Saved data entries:
--- START ---

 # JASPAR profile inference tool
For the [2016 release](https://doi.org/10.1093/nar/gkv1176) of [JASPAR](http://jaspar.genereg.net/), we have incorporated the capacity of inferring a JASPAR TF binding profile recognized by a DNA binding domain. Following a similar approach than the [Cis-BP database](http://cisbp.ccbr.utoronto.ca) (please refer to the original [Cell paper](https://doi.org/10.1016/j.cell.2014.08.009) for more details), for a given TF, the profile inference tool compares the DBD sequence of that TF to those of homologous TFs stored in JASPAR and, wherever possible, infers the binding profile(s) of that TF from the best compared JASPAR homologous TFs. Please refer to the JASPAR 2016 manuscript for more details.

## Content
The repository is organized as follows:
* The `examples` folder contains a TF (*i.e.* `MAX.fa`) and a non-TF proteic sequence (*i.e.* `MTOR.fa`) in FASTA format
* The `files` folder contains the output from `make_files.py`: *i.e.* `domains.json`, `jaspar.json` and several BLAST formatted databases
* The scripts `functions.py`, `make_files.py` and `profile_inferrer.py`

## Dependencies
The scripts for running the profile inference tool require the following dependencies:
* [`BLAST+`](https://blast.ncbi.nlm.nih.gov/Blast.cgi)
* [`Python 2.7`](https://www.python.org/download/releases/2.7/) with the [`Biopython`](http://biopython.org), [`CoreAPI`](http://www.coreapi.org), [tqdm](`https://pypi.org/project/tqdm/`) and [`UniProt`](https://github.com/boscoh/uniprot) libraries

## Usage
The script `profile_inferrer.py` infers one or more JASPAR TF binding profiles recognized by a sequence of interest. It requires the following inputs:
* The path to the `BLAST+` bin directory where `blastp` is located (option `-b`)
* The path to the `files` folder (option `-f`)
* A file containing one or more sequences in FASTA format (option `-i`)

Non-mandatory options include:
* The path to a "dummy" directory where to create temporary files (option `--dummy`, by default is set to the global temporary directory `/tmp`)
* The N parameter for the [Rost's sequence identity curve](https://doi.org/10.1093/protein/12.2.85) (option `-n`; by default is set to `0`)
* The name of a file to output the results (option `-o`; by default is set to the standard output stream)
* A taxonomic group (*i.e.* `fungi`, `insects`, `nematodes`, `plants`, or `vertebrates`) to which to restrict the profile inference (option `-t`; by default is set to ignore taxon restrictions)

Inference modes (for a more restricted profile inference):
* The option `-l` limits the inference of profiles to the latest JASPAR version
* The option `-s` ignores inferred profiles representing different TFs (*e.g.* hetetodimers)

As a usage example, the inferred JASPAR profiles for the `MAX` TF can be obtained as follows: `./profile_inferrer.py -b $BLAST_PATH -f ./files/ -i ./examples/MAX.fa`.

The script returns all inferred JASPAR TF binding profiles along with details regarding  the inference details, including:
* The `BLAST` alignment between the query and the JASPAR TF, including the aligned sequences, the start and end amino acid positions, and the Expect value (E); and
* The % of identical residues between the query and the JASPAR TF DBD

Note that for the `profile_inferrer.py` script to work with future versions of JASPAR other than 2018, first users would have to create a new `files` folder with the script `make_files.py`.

--- END ---

Check each line above for the string "query", then copy the ones that have it.

Output of the task:
* The `BLAST` alignment between the query and the JASPAR TF, including the aligned sequences, the start and end amino acid positions, and the Expect value (E); and
* The % of identical residues between the query and the JASPAR TF DBD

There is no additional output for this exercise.